Hirak béni et hirak réprimé, la contradiction d’un pouvoir finissant

Le Hirak est béni pour un chef d’État illégitime et le même hirak est réprimé chaque vendredi et chaque mardi par des forces policières dont la tutelle est le ministère de l’intérieur du gouvernement du même chef d’État. Une preuve du désordre et de la panique qui règnent dans les sphères d’un sérail complètement déstabilisé par le mouvement populaire qui vient de célébrer d’une manière magistrale son premier anniversaire à Kharrata.

Une situation inédite dans les annales des crises politiques qu’a subi notre pays depuis l’indépendance. Un pouvoir qui perd complètement le contrôle de la gestion de la Cité et qui est affaibli au point de ne pouvoir gouverner.
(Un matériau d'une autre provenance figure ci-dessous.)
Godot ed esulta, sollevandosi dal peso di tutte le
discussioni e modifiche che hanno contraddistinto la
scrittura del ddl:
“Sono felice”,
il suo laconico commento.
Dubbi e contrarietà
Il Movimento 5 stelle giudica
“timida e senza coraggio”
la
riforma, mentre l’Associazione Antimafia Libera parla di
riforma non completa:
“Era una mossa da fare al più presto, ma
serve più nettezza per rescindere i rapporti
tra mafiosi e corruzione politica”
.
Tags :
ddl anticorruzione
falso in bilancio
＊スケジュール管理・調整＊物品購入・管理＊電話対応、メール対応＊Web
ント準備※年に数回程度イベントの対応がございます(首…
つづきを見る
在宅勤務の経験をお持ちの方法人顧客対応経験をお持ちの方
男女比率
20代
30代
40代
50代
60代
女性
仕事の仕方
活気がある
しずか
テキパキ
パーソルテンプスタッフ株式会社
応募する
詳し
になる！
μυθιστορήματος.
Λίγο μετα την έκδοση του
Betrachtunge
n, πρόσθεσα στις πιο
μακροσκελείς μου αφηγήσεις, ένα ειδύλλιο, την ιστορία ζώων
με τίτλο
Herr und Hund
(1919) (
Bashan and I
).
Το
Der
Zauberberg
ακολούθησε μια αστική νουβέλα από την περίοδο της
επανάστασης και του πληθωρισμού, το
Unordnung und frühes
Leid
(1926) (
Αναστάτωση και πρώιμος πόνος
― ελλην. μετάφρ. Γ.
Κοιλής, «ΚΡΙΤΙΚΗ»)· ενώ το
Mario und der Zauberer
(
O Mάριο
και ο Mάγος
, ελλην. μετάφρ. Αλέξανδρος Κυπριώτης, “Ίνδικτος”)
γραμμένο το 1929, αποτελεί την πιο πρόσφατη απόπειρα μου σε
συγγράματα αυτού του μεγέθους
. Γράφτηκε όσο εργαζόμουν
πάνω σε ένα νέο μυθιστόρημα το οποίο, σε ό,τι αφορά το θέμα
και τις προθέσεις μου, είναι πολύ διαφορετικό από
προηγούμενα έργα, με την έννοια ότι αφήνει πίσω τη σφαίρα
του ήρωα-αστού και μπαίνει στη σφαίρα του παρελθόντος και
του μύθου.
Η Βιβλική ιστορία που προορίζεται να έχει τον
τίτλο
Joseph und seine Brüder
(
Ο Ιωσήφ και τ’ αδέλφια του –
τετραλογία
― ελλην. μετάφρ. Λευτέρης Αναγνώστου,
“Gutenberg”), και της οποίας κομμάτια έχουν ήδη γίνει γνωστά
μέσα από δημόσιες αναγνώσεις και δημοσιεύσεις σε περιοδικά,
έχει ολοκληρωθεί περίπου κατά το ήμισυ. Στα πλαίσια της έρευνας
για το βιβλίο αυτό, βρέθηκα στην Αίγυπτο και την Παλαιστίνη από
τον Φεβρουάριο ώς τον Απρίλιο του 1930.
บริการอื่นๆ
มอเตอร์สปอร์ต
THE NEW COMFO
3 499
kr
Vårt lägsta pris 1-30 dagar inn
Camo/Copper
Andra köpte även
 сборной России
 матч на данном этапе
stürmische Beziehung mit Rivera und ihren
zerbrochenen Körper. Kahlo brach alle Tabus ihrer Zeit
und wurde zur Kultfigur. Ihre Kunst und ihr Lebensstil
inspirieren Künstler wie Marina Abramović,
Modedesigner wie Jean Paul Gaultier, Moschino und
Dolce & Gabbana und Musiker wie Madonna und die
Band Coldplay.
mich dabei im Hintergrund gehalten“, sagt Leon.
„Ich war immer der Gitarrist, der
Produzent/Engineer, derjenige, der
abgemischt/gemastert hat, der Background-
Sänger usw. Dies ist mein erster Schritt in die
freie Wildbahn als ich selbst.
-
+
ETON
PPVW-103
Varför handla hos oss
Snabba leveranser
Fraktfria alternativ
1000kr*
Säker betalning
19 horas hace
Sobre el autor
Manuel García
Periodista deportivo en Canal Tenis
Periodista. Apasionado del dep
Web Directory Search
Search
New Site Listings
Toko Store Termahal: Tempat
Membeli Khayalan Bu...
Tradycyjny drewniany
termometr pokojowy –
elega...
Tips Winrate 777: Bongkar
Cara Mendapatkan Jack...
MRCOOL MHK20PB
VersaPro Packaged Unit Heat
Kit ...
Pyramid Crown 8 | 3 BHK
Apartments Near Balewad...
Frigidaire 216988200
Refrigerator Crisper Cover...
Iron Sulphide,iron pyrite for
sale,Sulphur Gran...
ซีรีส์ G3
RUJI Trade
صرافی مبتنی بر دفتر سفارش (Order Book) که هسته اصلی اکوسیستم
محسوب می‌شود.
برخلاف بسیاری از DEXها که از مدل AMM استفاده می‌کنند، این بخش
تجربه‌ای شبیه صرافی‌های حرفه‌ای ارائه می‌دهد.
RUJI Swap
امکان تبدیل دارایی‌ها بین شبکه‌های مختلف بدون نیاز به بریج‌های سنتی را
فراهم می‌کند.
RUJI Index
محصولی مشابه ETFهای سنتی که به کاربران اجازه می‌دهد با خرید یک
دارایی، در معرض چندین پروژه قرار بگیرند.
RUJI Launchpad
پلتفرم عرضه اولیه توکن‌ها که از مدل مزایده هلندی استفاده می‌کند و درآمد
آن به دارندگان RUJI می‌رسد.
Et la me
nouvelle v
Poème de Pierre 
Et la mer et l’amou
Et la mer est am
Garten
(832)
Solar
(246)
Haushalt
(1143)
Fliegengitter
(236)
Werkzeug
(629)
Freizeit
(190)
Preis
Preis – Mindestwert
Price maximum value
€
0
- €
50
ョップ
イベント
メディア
Les seuls procédés maîtrisés par ceux qui s’entêtent contre la volonté populaire sont la répression, l’emprisonnement arbitraire, la fermeture du champ médiatique et la manipulation de la justice.

L’annulation d’une décision présidentielle qui limogeait le directeur général des douanes dans la même journée renseigne sur l’échec cinglant de la supercherie électorale du 12 décembre 2019 et contredit ceux qui tentent de présenter ce simulacre comme un signe de la réussite de l’opération de recyclage du système.

D’un côté, un pouvoir agonisant emprisonné dans sa tour d’ivoire, incapable de gérer même les affaires courantes, qui prêche le froid et le chaud et qui ne cesse de brandir le spectre de la faillite économique mais qui ne donne aucun signe de la bonne volonté pour permettre au pays de se lancer dans un nouveau départ à travers une transition démocratique salvatrice pour la survie de l’Algérie en tant que nation.

De l’autre côté, un peuple déterminé et uni accompagné par une opposition démocratique qui a réussi à dépasser ses divergences idéologiques autour d’un compromis démocratique qui demeure, à mon sens, l’un des plus grand acquis de cette révolution en marche.

N’en déplaise aux partisans du statu quo qui veulent donner le pouvoir comme vainqueur, l’écart est assez flagrant entre les belligérants dans ce bras de fer.

La constance de la mobilisation populaire pendant une année et la détermination du peuple et de la classe politique qui l’accompagne à continuer le combat pacifique dans la même ferveur est une preuve tangible que cette révolution sera couronnée par un aboutissement certain vers un changement au profit de la volonté populaire.

Les constats improductifs des défaitistes et autres contre-révolutionnaires ne peuvent en aucun cas déformer la réalité d’un pouvoir aux abois et d’un peuple armé d’une extraordinaire conscience politique qui avance vers son  » Istiqlal ».

Les images de Kherrata, où le hirak a démontré qu’il n’est pas un feu de paille mais un mouvement qui s’inscrit dans la durée, et surtout la forte déclaration de la jeune étudiante de Tlemcen Nour El Houda Aggadi à sa sortie de prison sont amplement suffisantes pour y croire.